Spring Seminar Series - January 28, 2003
University of Minnesota
School of Statistics
College of Liberal Arts

Misspecification Error in Missing Data Models

Yun Ju Sung
School of Statistics
University of Minnesota

Tuesday, January 28, 2003
4:00 PM, 115 Ford Hall
Minneapolis, East Bank Campus
Social at 3:30 PM, 300 Ford Hall

Abstract

  When a statistical model is incorrect, the MLE is inconsistent, converging to the minimizer θ* of Kullback-Leibler information. Any difference between the density fθ* and the true density g is error due to model misspecification. We propose a Monte Carlo method to find θ* when there are missing data and the observed data likelihood doesn't have closed form. The motivating example was models for mutation accumulation data from statistical genetics.

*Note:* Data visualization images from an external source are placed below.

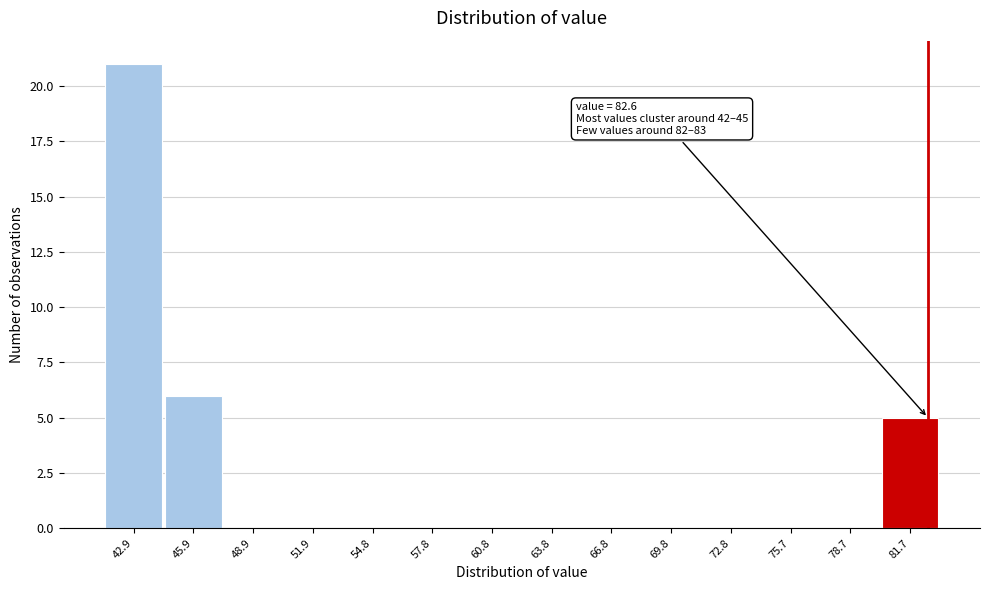

Over which range of the x-axis is the bar tallest?

41.5 to 44.5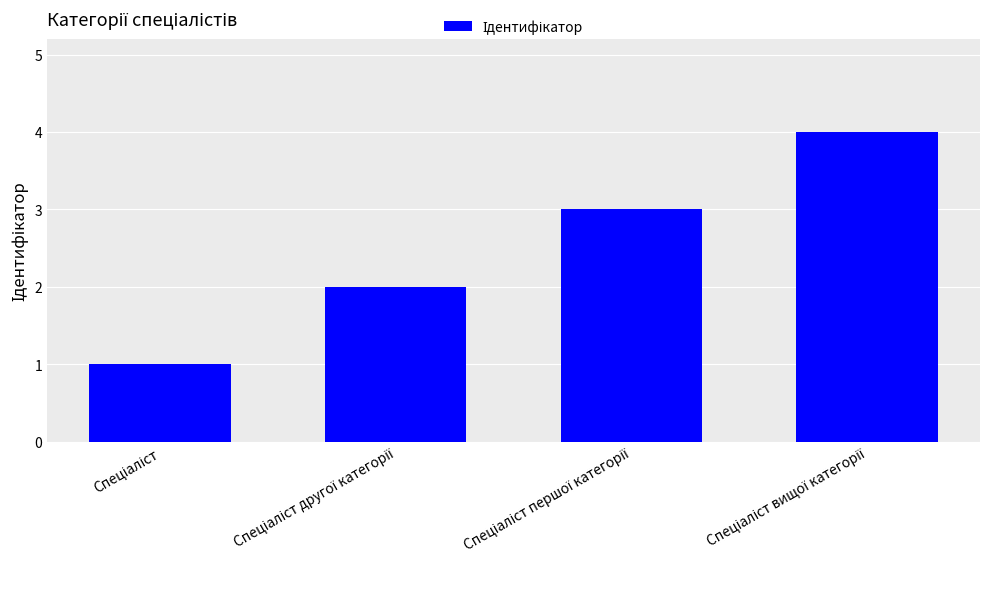

What is the sum of all values?

10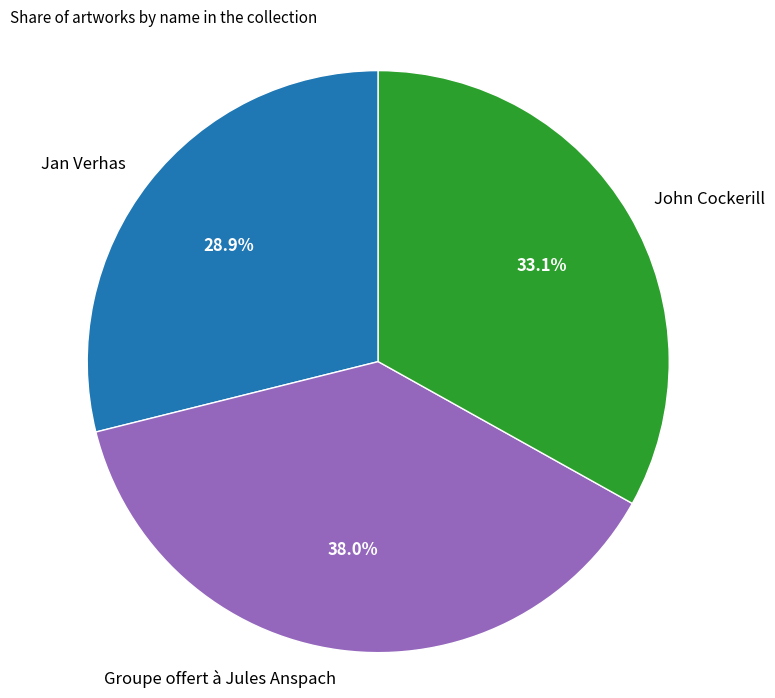

To the nearest percent, what is the average slice percentage?

33%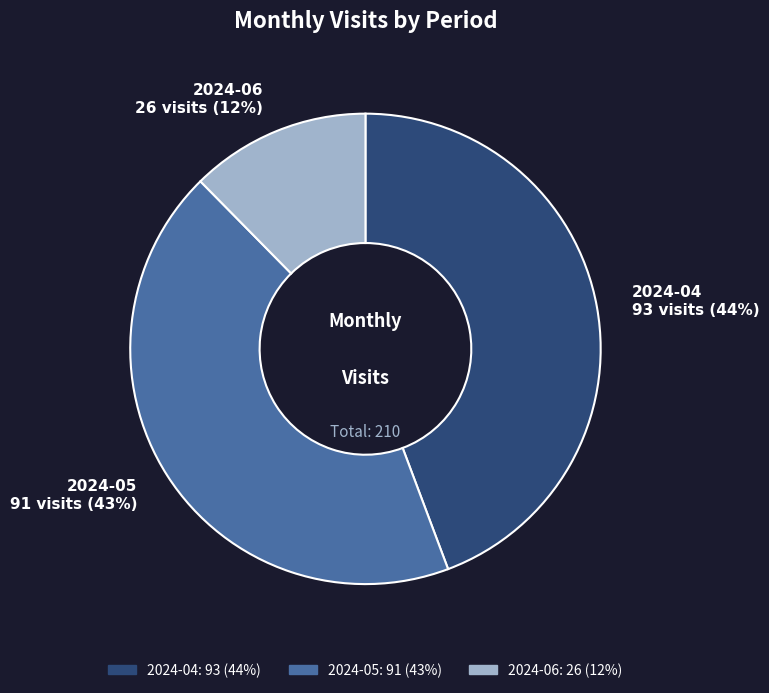

Does any single category account for the majority?

No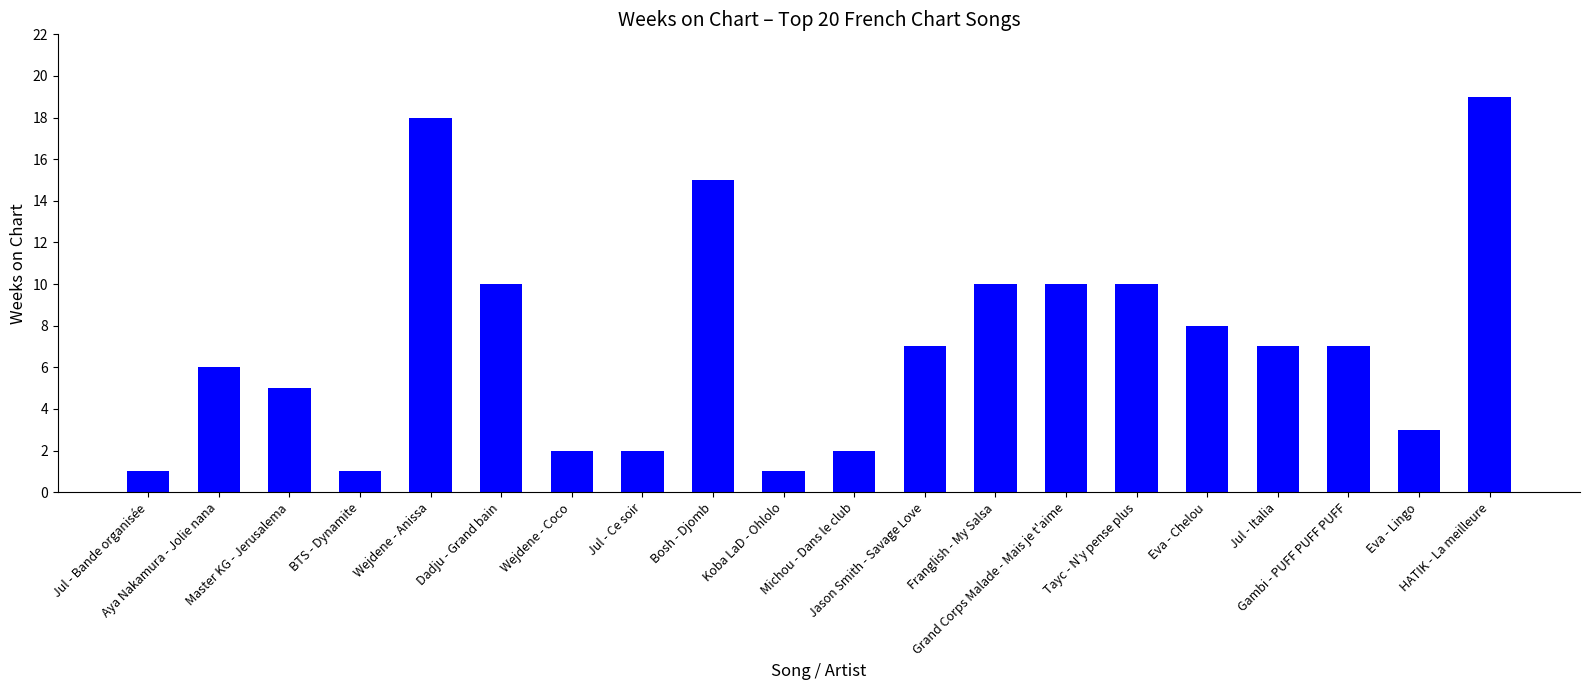

What position from the left is Eva - Chelou?

16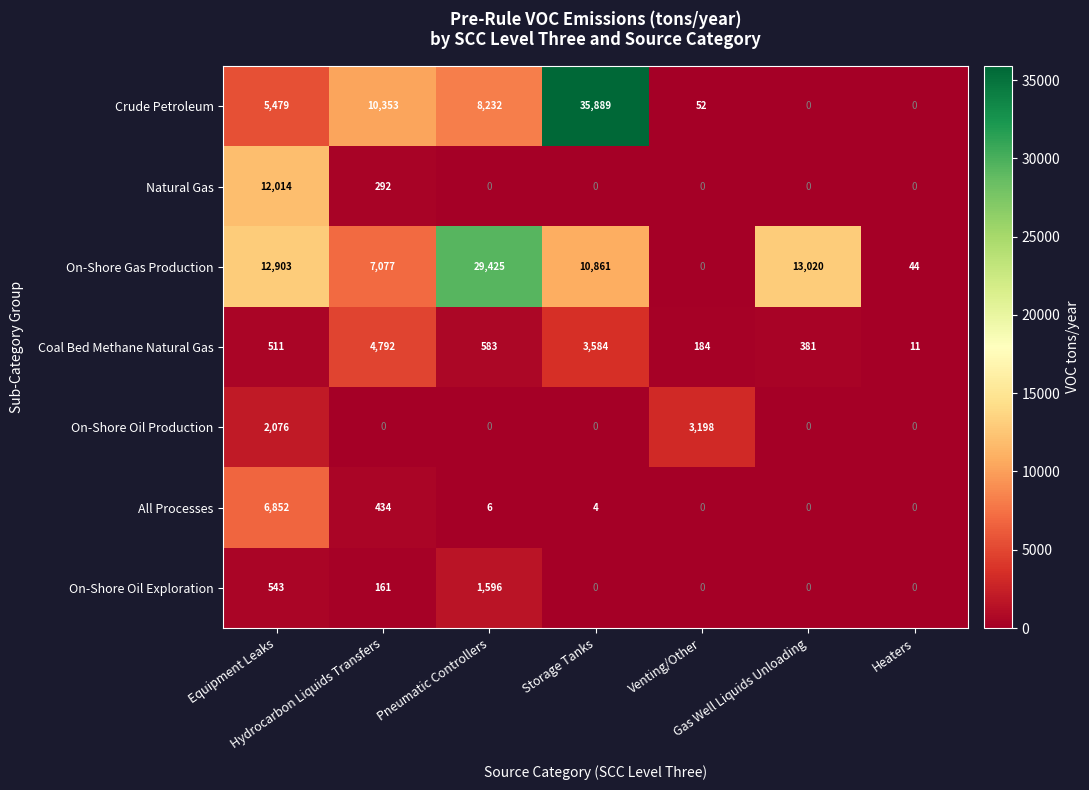

What is the total value across all series at Heaters?

55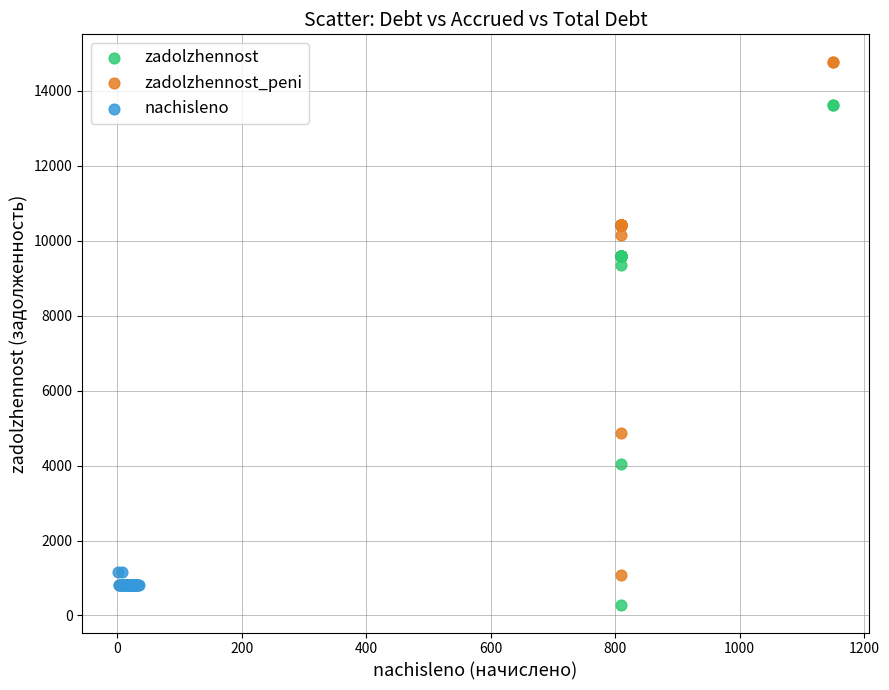

Which series reaches the maximum Y coordinate?

zadolzhennost_peni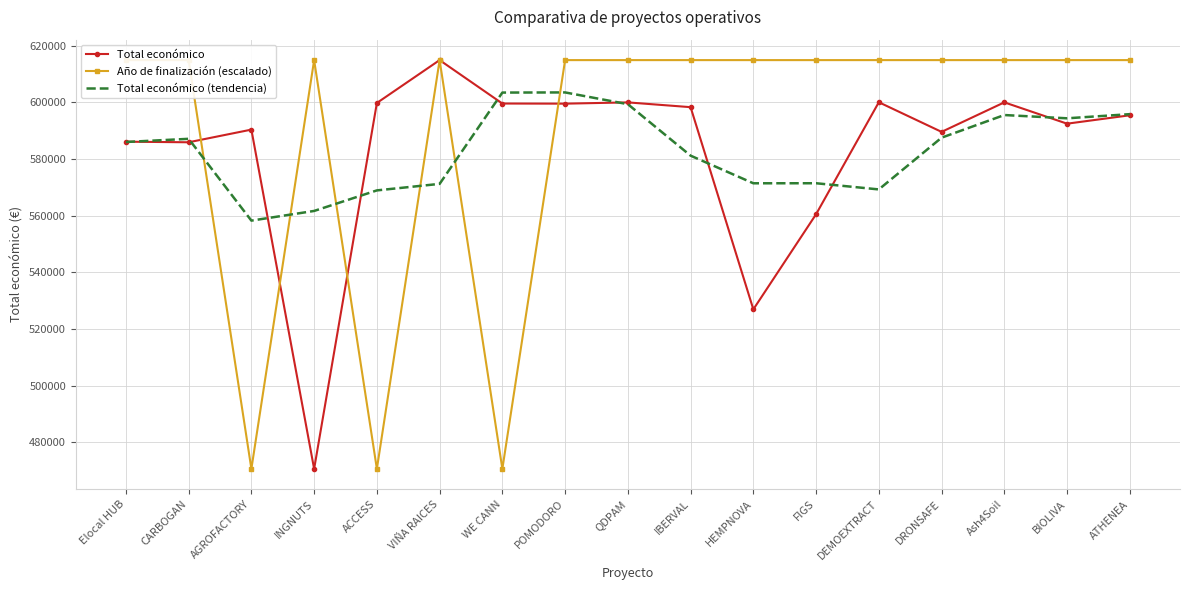

What value does the Total económico (tendencia) series have at CARBOGAN?

587134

We prove consistency and asymptotic normality of the Monte Carlo estimate of θ*. The method involves generating two samples, the first for observed data from the true density and the second for missing data from an importance sampling density. The entire second sample is used with each member of the first sample. We show that this results in an asymptotic variance for the estimate smaller than that obtained by using the first sample only once.

If nature, instead of a computer, generates the first sample, then our estimate is a Monte Carlo approximation to the MLE. Now its asymptotic variance reflects sampling variability of the first sample and Monte Carlo variability of the second sample.